### 本文抜粋
···

汎用人工知能を目標に掲げているが、汎用人工知能が完成した際は、それを営利法人や他社にライセンス提供はしない規約となっていて、汎用人工知能実現前の人工知能のみを営利法人に提供することとなっている。汎用人工知能が実現後のお金の社会的役割が不明なため、営利法人への出資も寄付の精神で見るべきであるとしている。

非営利法人のOpenAI, Inc.は寄付を受け付けており、2023年6月28日の時点で1億3050万ドルの寄付を受け取っている。持ち株会社とOpenAI Global, LLCは出資を受けており、100億ドル超のため、こちらの方が金額は大きい。従業員の雇用は営利法人で行っている。

問題・批判

著作権に関わる問題・訴訟

OpenAIは2023年7月に作家のサラ・シルバーマン、マシュー・バターリック、ポール・トレンビィ、モナ・アワドから著作権侵害で訴えられた。 2023年9月、ジョージ・R・R・マーティン、ジョン・グリシャム、ジョディ・ピクルト、ジョナサン・フランゼンを含む17人の著者が作家ギルドに加わり、OpenAIに対する集団訴訟を起こし、同社が著作権で保護された作品を違法に使用していると主張した。ニューヨーク・タイムズも2023年12月下旬に同社を提訴した。 2024年5月、OpenAIがGPT-3の訓練に使用し、著作権で保護された書籍が10万冊以上含まれていると作家ギルドが主張していたBooks1およびBooks2の訓練データセットが同社によって破棄していたことが明らかになった。

2021年、OpenAIはWhisperと呼ばれる音声認識ツールを開発した。OpenAIはこれを使ってGPTの訓練のために100万時間以上のYouTubeビデオを書き起こした。 YouTube動画の自動文字起こしは、プラットフォームから独立したアプリケーションでのビデオの利用や、あらゆる種類の自動アクセスを禁止するYouTubeの利用規約に違反する可能性があり、OpenAIの社内で広く懸念が巻き起こった。懸念が寄せられたにもかかわらず、プロジェクトはOpenAIの社長であるグレッグ・ブロックマンの下で進められた。このデータセットはGPT-4の訓練に使用されたことが判明している。

2024年2月、ザ・インターセプトとロー・ストーリーの保有企業は著作権侵害を理由にOpenAIを訴えた。この訴訟はオンライン専業メディアがOpenAIを訴えるための新たな法的戦略を策定したとも言われている。

4月30日、8つの新聞社が、著作権で保護された記事が違法に収集されたとして、OpenAIとマイクロソフトに対してニューヨーク州南部地区で訴訟を起こした。訴訟を起こしたパブリッシャーには、シカゴ・トリビューン、ニューヨーク・デイリー・ニューズなどが参加している。

データのスクレイピング

2023年6月、同意を得ることをせず、データブローカーとしての登録もせずに、ネット上から3000億語分の文章を収集したとして、16人の匿名の原告によってカリフォルニア州サンフランシスコでOpenAIに対する訴訟が起こされた。原告は、OpenAIとそのパートナー、そして顧客であるマイクロソフトが、人工知能モデルを訓練するために世界中の何百万人もの消費者から個人データを違法に収集し、使用し続けていると主張した。

···

### データ抜粋
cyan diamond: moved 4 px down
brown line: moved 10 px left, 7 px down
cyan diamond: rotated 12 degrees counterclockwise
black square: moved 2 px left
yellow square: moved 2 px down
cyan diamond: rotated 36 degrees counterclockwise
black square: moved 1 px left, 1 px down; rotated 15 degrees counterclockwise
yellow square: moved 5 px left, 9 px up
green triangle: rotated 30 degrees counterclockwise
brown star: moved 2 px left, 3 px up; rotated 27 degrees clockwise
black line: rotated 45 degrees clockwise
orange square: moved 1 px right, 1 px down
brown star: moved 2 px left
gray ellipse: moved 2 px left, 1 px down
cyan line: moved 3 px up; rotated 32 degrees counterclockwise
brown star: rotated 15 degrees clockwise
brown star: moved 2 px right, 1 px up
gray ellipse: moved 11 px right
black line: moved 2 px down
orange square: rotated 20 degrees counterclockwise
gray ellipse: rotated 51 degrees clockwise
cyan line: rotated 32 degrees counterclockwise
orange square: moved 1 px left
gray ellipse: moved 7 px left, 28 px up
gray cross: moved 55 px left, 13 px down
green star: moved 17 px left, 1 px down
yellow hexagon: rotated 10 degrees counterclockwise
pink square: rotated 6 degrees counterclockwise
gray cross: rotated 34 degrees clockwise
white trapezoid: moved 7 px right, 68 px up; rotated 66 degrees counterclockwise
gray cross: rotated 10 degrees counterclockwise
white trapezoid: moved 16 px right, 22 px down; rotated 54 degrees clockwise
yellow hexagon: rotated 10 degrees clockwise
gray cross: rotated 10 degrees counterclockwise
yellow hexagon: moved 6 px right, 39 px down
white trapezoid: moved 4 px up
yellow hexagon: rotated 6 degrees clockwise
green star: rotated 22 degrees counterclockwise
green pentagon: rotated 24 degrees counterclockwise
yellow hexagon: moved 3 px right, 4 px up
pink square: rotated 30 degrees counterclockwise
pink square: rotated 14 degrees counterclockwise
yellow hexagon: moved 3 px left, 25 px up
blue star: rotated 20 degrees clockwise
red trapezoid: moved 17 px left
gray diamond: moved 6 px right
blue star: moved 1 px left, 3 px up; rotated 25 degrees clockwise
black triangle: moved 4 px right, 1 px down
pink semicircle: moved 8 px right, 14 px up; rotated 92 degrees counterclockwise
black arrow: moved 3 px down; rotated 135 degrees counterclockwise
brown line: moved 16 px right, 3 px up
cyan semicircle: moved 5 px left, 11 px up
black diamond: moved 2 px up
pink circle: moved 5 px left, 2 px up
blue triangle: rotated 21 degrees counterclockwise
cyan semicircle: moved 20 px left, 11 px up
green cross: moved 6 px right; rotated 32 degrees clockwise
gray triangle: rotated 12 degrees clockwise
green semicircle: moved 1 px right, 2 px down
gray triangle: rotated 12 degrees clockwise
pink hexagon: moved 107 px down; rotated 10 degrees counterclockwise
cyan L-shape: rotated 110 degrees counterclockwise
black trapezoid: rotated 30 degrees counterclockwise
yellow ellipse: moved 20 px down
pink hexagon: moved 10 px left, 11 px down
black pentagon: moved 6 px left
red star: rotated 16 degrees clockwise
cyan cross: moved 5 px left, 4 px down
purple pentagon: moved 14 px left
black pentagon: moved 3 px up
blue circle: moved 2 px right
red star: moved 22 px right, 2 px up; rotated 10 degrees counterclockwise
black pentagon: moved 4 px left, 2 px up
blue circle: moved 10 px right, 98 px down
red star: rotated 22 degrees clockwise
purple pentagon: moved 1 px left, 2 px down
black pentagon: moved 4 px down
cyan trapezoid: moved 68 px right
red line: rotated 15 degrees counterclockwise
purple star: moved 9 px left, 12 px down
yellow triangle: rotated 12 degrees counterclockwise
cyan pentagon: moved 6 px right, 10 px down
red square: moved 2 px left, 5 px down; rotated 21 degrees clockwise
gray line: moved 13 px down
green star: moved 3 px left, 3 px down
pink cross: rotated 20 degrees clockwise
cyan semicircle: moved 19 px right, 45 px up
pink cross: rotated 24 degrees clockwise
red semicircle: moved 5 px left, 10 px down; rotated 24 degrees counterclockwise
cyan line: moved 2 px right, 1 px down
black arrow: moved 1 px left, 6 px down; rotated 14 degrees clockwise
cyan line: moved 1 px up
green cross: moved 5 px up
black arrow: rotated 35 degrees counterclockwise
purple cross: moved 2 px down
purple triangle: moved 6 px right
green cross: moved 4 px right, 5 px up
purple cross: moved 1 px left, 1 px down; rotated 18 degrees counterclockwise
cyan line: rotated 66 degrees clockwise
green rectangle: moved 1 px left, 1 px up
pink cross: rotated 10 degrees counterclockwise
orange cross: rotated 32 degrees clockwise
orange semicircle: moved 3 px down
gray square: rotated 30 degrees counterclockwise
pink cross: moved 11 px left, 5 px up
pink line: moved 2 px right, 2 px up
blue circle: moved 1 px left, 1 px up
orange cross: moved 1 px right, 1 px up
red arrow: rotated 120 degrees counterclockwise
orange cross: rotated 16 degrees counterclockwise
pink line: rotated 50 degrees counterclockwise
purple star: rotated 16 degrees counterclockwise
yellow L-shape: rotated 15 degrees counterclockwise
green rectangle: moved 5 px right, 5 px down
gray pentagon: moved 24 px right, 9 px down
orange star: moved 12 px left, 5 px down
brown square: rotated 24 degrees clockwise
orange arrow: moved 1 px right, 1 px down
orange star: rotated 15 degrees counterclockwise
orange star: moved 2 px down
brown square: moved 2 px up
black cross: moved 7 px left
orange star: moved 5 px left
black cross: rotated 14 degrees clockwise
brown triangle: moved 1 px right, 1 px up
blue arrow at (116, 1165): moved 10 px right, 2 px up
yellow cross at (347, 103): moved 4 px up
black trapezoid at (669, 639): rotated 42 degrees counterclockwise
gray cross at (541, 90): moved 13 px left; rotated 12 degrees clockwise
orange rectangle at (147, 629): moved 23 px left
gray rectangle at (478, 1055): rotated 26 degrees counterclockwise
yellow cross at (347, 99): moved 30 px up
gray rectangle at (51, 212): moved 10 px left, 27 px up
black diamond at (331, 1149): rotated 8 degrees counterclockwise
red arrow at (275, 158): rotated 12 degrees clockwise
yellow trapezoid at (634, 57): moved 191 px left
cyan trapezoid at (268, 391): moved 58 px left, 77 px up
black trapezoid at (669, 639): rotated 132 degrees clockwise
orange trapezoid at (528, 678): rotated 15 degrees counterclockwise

···

### 課題
本文抜粋のうち「2024年2月、ザ・インター」で始まり「使用し続けていると主張した。」まで続く部分を、「新聞社」を「報道機関」に変えて書き直すこと。

### 解答
2024年2月、ザ・インターセプトとロー・ストーリーの保有企業は著作権侵害を理由にOpenAIを訴えた。この訴訟はオンライン専業メディアがOpenAIを訴えるための新たな法的戦略を策定したとも言われている。

4月30日、8つの報道機関が、著作権で保護された記事が違法に収集されたとして、OpenAIとマイクロソフトに対してニューヨーク州南部地区で訴訟を起こした。訴訟を起こしたパブリッシャーには、シカゴ・トリビューン、ニューヨーク・デイリー・ニューズなどが参加している。

データのスクレイピング

2023年6月、同意を得ることをせず、データブローカーとしての登録もせずに、ネット上から3000億語分の文章を収集したとして、16人の匿名の原告によってカリフォルニア州サンフランシスコでOpenAIに対する訴訟が起こされた。原告は、OpenAIとそのパートナー、そして顧客であるマイクロソフトが、人工知能モデルを訓練するために世界中の何百万人もの消費者から個人データを違法に収集し、使用し続けていると主張した。